The fact is, I don't really have any hobbies. I mean, I read, I do sudoku, I'll watch television, go to movies and museums, but the bulk of my free time is spent at the keyboard. Writing has become my hobby, though I always dreamed writing fiction would be my profession and I'd have time to take up piano, educate my palate, learn French, or spend all my free time playing video games while Wife cooks and cleans. (Some dreams will never come true).


Apple at work

Do writers even have hobbies, besides drinking and raging on blogs? Does Toni Morrison garden, does Michel Houellebecq whip up a mean coc au vin?

Flannery O'Connor advised young writers to take up drawing, as it forces one to observe an object for an extended time. Not only will you be able to draw a passable still life, but you will be able to interpret it, such as figuring out the talking bannana like the ones I have in dreams.

Here's the rub: I can't pay attention for more than a few days on any given hobby. I tried to learn French. I tried to learn the harmonica. I tried to build a combat robot. Every time, I would lose interest in the time it took you to read this sentence.

It wasn't that I didn't like learning a new skill, or that my lousy abilities proved so frustrating that I quit like an eight-year-old, such as I did with a power tool a few weeks ago that was tossed clean across my mother's driveway.

No, my reticence was due to another factor: spending time with hobbies took away from my time to write. Every spent away from the keyboard doing something for its pure enjoyment became a neurotic spiral from which there was no escape: I haven't written all day because I'm learning how to kayak.

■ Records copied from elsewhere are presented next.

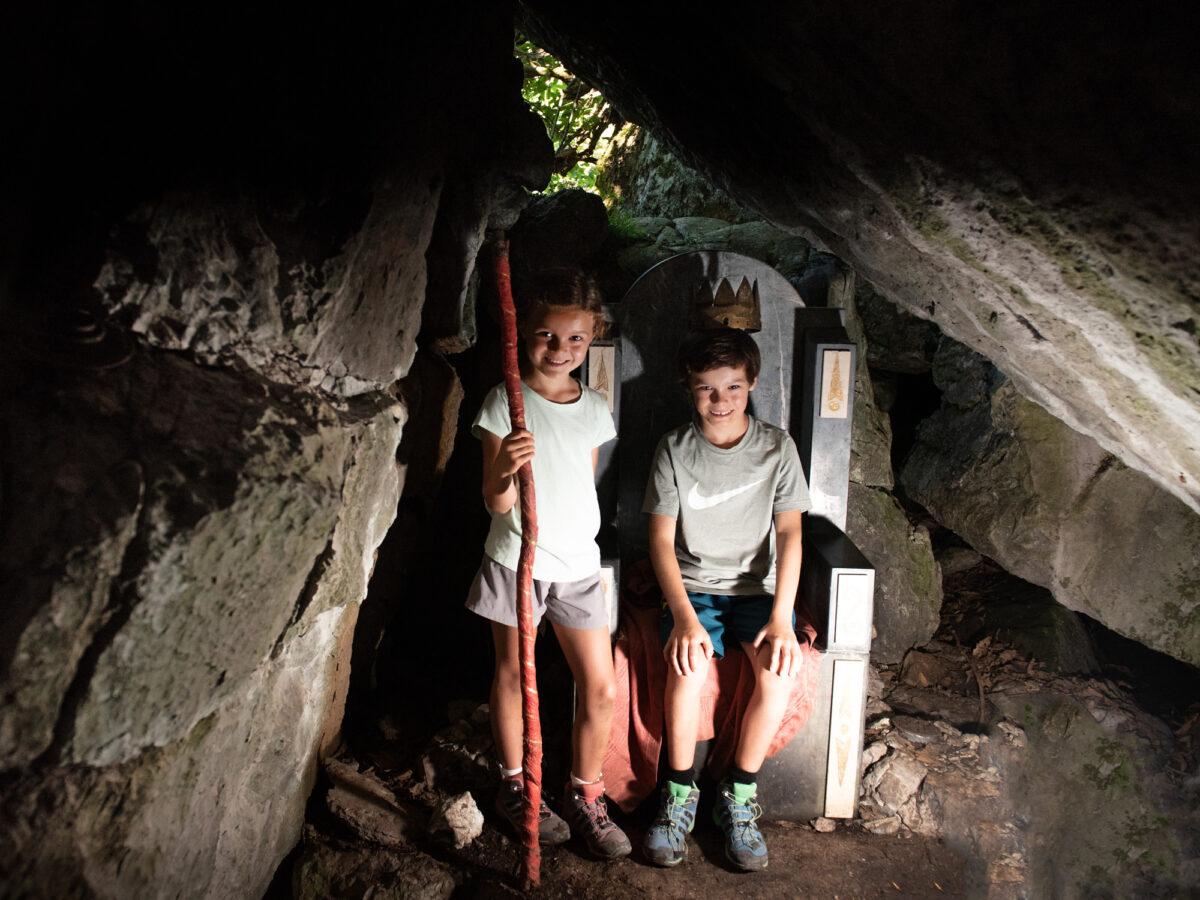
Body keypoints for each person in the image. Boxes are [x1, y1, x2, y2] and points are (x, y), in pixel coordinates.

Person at [466, 267, 632, 860]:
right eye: (546, 336)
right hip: (515, 560)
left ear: (592, 340)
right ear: (522, 335)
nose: (560, 351)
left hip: (578, 564)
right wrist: (508, 464)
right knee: (513, 674)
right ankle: (517, 786)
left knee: (601, 685)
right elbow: (496, 501)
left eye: (576, 339)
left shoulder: (594, 406)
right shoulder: (504, 403)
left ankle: (585, 795)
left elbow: (582, 485)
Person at [640, 327, 811, 870]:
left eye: (732, 388)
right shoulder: (674, 448)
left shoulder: (777, 447)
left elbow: (790, 534)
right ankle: (679, 793)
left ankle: (738, 796)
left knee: (780, 671)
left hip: (756, 591)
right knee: (688, 669)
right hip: (693, 589)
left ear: (752, 383)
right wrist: (685, 619)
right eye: (706, 389)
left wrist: (783, 617)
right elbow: (660, 542)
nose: (720, 401)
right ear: (689, 389)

I got to get back! I gotta write — otherwise, failure! Noooooooooooo!!


Mr. Beer — oh yeah

For those of you who have full-time jobs and write on the side, do you have well-developed hobbies? Do you spend your free time enjoying life? Do you have friends? Do you sleep 3 hours a night of your own choice?

Maybe you don’t do stuff like commute, eat, or waste time on the shitter. Perhaps you are one of those genetic freaks who would rather sit down and scribble away rather than, say, watch television, freeing up other time for hobbies and such.

Those with little ones don’t count. I know how busy you are. I know. Quit reminding me. I know who you are.